Beginner questions for people with Linux experience


New Member
Hello all, I have an older laptop (Windows 8) and planning on upgrading in the next year or so. I first had an interest in learning hacking thus downloading and playing around with Kali Linux. I learnt that there is a lot of learning to do before I can feel comfortable using Linux. I am now thinking I will buy a new laptop and I will download and run Ubuntu or Linux Mint as the primary OS. But I just can't justify switching from Windows to Linux. I do realize it will take some time to learn and I do not find it difficult to learn Linux but it does take some comittment and seems overwelming at first. I have no problem using some basic commands in the "terminal" at the moment.

I mostly use my laptop for browsing the net (Google Chrome/Firefox), using Open Office Spreadsheet to calculate my hours for work, and other misc. things.

Would Open Office work with Linux?

I was able to sucessfully download and install Firefox on Kali Linux... Today I downloaded and installed Google Chrome and I was able to use it, however when I closed the Google Chrome window I couldn't figure out how to open it again (there was no icon on the desktop like the Firefox icon that I can click on) and I got frustrated. I followed some instructions online on how to install Google Chrome mostly by copy and pasting specific commands into the "terminal".

Would an experienced user of Linux just know how to install Google Chrome or other software/programs? Or would they have to do what I did and look for the specific commands from another website and copy/paste into the terminal (example: wget I'm not sure how I would find this without first downloading an internet browser.

I've also heard of how customizable Linux is. Could someone give me some examples of what sort of things are customizable? Is it just desktop colours and font? What could someone like me potentially do in Linux to make my everyday life easier than if I used Windows?

Sorry for the long post and the noob style questions haha. Hopefully someone is willing to give me their advice and convince me to switch to Ubuntu or Mint.


Super Moderator
Staff member
Gold Supporter
G'day @Dstar22 and welcome to :):)

I am only passing through right now, will be back later, but others will be along I expect.

▶ _Dataset entries_
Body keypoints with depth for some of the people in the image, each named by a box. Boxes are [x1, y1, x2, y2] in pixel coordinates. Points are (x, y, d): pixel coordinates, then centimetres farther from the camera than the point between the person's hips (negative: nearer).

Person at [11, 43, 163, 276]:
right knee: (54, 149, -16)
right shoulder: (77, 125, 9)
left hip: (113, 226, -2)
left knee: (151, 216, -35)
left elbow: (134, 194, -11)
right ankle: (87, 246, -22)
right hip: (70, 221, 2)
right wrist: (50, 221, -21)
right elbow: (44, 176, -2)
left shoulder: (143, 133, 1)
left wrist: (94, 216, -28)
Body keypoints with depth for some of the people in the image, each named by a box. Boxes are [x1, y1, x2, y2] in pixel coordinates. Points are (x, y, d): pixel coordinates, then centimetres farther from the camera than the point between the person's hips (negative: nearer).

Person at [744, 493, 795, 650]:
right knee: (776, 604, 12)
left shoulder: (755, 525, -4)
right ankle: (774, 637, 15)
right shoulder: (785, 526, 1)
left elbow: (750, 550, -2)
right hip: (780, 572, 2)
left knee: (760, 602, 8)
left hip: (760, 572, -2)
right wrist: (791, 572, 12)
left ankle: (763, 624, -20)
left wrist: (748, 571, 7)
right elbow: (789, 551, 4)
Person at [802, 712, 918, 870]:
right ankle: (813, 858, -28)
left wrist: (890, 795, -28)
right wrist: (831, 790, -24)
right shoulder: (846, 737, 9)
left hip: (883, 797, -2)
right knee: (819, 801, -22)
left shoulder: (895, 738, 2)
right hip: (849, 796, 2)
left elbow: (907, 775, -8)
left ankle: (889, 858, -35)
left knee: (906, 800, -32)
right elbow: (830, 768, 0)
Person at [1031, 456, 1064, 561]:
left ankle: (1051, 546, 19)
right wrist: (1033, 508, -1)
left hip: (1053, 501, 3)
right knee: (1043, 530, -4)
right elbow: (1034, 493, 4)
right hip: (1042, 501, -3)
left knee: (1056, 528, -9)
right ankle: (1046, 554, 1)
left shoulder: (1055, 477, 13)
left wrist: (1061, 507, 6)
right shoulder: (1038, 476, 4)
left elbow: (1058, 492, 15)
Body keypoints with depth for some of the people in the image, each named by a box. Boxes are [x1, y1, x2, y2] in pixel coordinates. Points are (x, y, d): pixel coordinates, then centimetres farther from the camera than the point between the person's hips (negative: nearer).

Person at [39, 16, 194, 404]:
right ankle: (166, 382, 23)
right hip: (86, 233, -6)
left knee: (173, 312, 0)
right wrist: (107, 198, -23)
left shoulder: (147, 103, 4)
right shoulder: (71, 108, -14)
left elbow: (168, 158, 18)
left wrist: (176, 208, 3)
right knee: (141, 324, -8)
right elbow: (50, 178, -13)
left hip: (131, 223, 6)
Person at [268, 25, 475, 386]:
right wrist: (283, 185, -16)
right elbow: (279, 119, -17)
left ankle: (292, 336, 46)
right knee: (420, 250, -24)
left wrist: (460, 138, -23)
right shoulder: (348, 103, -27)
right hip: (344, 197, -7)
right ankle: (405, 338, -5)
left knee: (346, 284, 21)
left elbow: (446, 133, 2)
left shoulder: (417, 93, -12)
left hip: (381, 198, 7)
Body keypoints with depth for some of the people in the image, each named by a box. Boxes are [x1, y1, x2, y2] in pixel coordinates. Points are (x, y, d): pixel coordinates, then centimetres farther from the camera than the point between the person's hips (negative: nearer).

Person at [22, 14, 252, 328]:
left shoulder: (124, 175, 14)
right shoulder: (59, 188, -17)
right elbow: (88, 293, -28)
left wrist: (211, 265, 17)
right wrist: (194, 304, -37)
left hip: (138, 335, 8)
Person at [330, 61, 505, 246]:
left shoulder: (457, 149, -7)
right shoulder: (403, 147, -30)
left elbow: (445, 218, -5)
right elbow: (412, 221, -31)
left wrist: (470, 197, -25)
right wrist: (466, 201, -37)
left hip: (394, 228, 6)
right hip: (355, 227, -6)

▶ _Work instructions_
List every Linux distribution named in the forum post about switching to Linux. The records come from a different source than the forum post.

▶ _Task answer_
Kali Linux, Ubuntu, Linux Mint